There's this fear with meeting friends made over the internet that was very much assumed to me by my family and their friends growing up. That these people who you may view as a colleague, friend, maybe even family, will in the real world, turn out to be nothing like who they are when behind the luxury of anonymity and a muffled headset...
But I've been doing this for a while now, and I've been lucky enough to meet multiple friends from multiple friend groups all over the world and most recently, all in person in the same place at the same time, and this deception nightmare I've not experienced one time.
That's not to say that it isn't possible.
One of the dangers of the internet is that it can't possibly match the communication of being face to face.
My random anecdote was from an ancient BBC Clarkson documentary, so I'm not going to fight to the death for this source's accuracy, but when talking about the history of the telephone, a speech scientist claimed it removes 55% of communication.
More than half of what we as people use to judge someone's character is completely absent over a Discord server.
There's things that can obviously be done to adjust that, but no matter how good someone's Webcam is, and no matter how one to one their microphone is to their real voice, there just won't be an equal to talking to someone face to face until we're able to jack into the Matrix.
As a result, it's incredibly easy for somebody to be two-faced over the internet, to say one thing and do another, to make up stories without needing to prove them, to cloak one's anxieties or deficiencies behind the monitor.
Thing is, that's not the internet.
That's a someone on the internet.
The reason someone can abuse the internet's power to mislead someone at best, or abuse them at worse, is because of a toxic personality.

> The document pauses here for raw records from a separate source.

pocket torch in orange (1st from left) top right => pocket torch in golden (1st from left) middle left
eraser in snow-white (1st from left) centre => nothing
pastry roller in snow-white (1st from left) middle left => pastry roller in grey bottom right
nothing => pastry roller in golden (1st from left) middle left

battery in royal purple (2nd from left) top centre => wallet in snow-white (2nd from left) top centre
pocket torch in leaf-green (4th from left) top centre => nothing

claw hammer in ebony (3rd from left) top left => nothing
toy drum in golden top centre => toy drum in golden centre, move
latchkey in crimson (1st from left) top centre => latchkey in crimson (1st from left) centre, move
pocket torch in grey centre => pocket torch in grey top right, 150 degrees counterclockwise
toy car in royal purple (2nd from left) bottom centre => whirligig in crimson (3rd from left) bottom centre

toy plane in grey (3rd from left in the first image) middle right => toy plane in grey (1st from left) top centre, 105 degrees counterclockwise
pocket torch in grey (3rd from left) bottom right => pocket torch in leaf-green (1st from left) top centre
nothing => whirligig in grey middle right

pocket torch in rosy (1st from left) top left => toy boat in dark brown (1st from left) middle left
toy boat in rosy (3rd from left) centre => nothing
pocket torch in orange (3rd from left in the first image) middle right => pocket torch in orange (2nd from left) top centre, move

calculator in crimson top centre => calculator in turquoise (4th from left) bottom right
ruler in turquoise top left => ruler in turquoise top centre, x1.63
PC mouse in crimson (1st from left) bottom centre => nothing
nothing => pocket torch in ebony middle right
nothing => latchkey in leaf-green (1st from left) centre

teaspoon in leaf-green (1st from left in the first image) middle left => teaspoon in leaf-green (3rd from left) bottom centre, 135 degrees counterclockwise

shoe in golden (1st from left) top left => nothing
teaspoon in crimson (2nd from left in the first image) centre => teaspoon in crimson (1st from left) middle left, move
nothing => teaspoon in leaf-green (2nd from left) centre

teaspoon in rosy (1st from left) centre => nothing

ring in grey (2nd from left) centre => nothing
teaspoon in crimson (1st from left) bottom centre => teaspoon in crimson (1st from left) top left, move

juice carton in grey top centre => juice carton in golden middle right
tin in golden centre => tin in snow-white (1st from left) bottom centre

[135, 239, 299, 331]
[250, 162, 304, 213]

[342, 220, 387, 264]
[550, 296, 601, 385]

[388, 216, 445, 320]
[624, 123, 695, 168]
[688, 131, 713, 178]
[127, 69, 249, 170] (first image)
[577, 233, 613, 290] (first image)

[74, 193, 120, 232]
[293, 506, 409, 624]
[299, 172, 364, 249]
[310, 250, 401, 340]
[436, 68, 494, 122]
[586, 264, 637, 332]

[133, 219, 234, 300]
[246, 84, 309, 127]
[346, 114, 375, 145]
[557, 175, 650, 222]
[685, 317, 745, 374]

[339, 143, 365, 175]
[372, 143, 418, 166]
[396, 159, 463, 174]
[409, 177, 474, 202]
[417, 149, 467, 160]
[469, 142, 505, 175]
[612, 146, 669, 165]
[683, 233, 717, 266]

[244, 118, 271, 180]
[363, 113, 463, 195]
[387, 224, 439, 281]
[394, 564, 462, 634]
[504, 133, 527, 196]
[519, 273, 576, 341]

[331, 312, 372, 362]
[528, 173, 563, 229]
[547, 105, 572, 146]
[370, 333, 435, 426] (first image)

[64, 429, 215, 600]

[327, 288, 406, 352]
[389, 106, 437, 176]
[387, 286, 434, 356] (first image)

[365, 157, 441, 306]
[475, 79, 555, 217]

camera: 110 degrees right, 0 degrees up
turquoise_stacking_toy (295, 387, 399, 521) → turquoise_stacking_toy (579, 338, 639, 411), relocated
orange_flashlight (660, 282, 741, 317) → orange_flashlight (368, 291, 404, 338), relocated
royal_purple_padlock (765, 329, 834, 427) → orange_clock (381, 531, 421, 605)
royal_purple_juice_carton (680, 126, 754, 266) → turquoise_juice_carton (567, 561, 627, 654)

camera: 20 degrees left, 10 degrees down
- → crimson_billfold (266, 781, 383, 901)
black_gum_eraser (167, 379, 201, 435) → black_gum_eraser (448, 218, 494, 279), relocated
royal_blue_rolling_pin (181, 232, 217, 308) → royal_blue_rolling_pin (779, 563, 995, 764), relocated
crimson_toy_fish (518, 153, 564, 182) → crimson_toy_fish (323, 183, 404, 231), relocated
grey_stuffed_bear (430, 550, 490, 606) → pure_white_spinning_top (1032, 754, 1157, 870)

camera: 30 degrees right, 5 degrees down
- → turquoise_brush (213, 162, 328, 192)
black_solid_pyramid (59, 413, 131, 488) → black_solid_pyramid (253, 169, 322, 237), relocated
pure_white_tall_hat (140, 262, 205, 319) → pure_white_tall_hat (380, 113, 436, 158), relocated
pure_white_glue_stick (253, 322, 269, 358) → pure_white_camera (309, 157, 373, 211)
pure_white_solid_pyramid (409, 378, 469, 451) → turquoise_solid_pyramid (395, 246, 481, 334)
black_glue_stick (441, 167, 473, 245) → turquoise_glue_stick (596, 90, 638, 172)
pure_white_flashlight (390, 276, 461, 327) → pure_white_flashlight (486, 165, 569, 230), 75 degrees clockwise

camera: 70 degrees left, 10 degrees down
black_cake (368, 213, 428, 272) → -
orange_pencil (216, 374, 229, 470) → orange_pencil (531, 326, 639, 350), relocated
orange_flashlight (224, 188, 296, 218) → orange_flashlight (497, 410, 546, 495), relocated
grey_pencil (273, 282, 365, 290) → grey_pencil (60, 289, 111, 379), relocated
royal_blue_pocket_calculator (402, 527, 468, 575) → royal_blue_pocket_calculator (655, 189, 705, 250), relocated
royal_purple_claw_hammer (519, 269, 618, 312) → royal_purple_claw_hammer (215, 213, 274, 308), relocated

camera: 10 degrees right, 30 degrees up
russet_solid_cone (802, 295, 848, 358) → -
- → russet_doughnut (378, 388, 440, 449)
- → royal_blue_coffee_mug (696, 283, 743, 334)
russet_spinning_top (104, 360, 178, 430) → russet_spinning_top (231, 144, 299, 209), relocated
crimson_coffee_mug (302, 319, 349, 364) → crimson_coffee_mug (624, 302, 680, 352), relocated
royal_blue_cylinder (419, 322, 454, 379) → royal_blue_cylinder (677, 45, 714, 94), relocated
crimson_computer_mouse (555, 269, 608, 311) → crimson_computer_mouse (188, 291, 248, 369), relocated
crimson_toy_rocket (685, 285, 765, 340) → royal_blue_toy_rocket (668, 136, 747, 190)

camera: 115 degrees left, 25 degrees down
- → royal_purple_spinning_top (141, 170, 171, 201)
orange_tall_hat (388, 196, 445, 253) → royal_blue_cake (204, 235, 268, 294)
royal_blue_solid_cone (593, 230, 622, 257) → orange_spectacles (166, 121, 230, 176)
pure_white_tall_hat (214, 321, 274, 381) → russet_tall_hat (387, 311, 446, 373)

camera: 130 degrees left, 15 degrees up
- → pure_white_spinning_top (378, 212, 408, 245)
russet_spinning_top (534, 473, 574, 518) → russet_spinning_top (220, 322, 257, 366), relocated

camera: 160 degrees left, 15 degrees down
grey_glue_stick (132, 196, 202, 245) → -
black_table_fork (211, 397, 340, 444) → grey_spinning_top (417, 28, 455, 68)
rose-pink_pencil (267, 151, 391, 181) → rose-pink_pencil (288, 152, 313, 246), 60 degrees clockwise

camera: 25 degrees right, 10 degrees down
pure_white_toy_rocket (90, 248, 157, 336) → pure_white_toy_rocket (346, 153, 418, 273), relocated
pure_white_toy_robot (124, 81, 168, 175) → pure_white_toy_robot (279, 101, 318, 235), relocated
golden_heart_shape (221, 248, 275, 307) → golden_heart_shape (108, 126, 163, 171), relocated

When someone is a genuine friend, like I've been lucky enough to know so many of over the internet, meeting them in-person has only cemented those friendships, and it makes sense why, because if you've already become friends while lacking over half of what people use to communicate, you've basically been playing human connection on hard mode.
Going from that to being able to see their faces, body-language, and reactions combine with everything else you're already familiar with?
It's the easiest thing in the world.